··· INPUT DATA
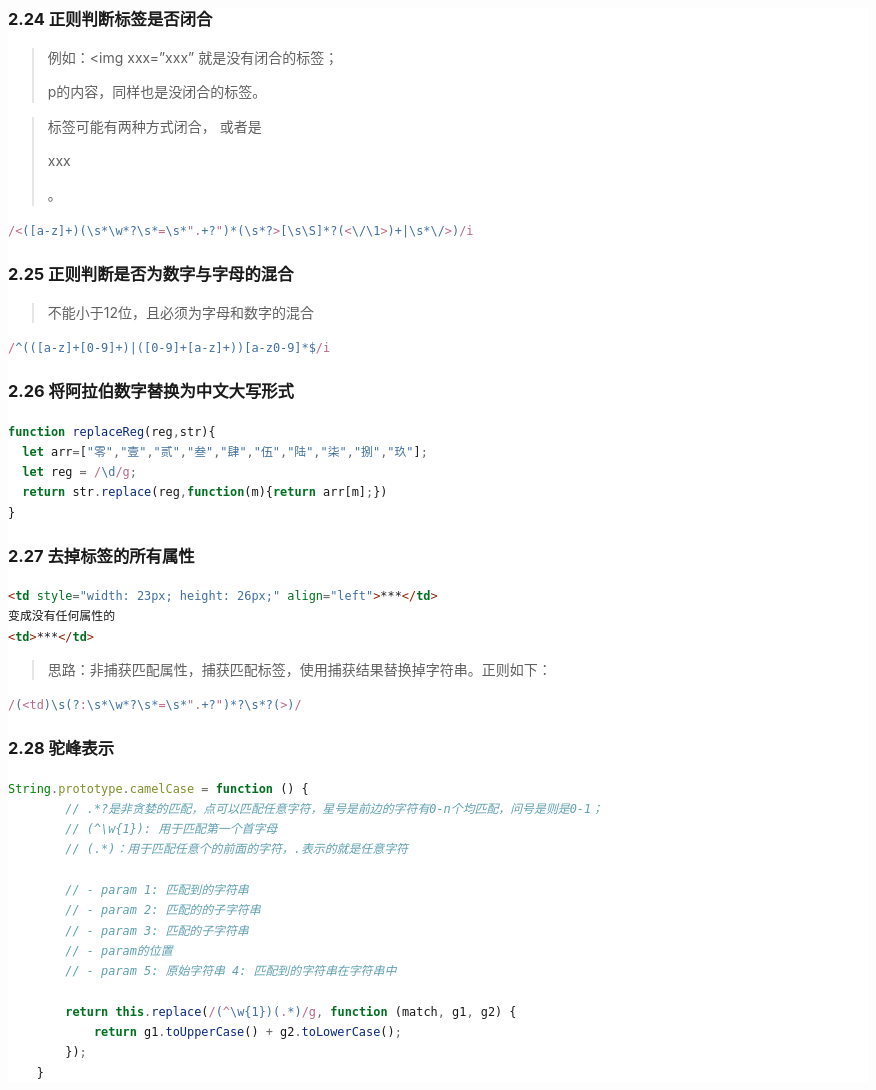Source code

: 
### 2.24 正则判断标签是否闭合
> 例如：<img xxx=”xxx” 就是没有闭合的标签；<p>p的内容，同样也是没闭合的标签。

> 标签可能有两种方式闭合，<img xxx=”xxx” /> 或者是<p> xxx </p>。

```js
/<([a-z]+)(\s*\w*?\s*=\s*".+?")*(\s*?>[\s\S]*?(<\/\1>)+|\s*\/>)/i
```


### 2.25 正则判断是否为数字与字母的混合
> 不能小于12位，且必须为字母和数字的混合
```js
/^(([a-z]+[0-9]+)|([0-9]+[a-z]+))[a-z0-9]*$/i
```


### 2.26 将阿拉伯数字替换为中文大写形式
```js
function replaceReg(reg,str){
  let arr=["零","壹","贰","叁","肆","伍","陆","柒","捌","玖"];
  let reg = /\d/g;
  return str.replace(reg,function(m){return arr[m];})
}
```


### 2.27 去掉标签的所有属性
```html
<td style="width: 23px; height: 26px;" align="left">***</td>
变成没有任何属性的
<td>***</td>
```
> 思路：非捕获匹配属性，捕获匹配标签，使用捕获结果替换掉字符串。正则如下：
```js
/(<td)\s(?:\s*\w*?\s*=\s*".+?")*?\s*?(>)/
```



### 2.28 驼峰表示
```js
String.prototype.camelCase = function () {
        // .*?是非贪婪的匹配，点可以匹配任意字符，星号是前边的字符有0-n个均匹配，问号是则是0-1；
        // (^\w{1}): 用于匹配第一个首字母
        // (.*)：用于匹配任意个的前面的字符，.表示的就是任意字符

        // - param 1: 匹配到的字符串
        // - param 2: 匹配的的子字符串
        // - param 3: 匹配的子字符串
        // - param的位置
        // - param 5: 原始字符串 4: 匹配到的字符串在字符串中

        return this.replace(/(^\w{1})(.*)/g, function (match, g1, g2) {
            return g1.toUpperCase() + g2.toLowerCase();
        });
    }
```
······
EXERCISE OBJECTIVE ▸ In the data above, find each line where the string "function" appears, then copy it.

OUTPUT OF THE EXERCISE ▸
function replaceReg(reg,str){
  return str.replace(reg,function(m){return arr[m];})
String.prototype.camelCase = function () {
        return this.replace(/(^\w{1})(.*)/g, function (match, g1, g2) {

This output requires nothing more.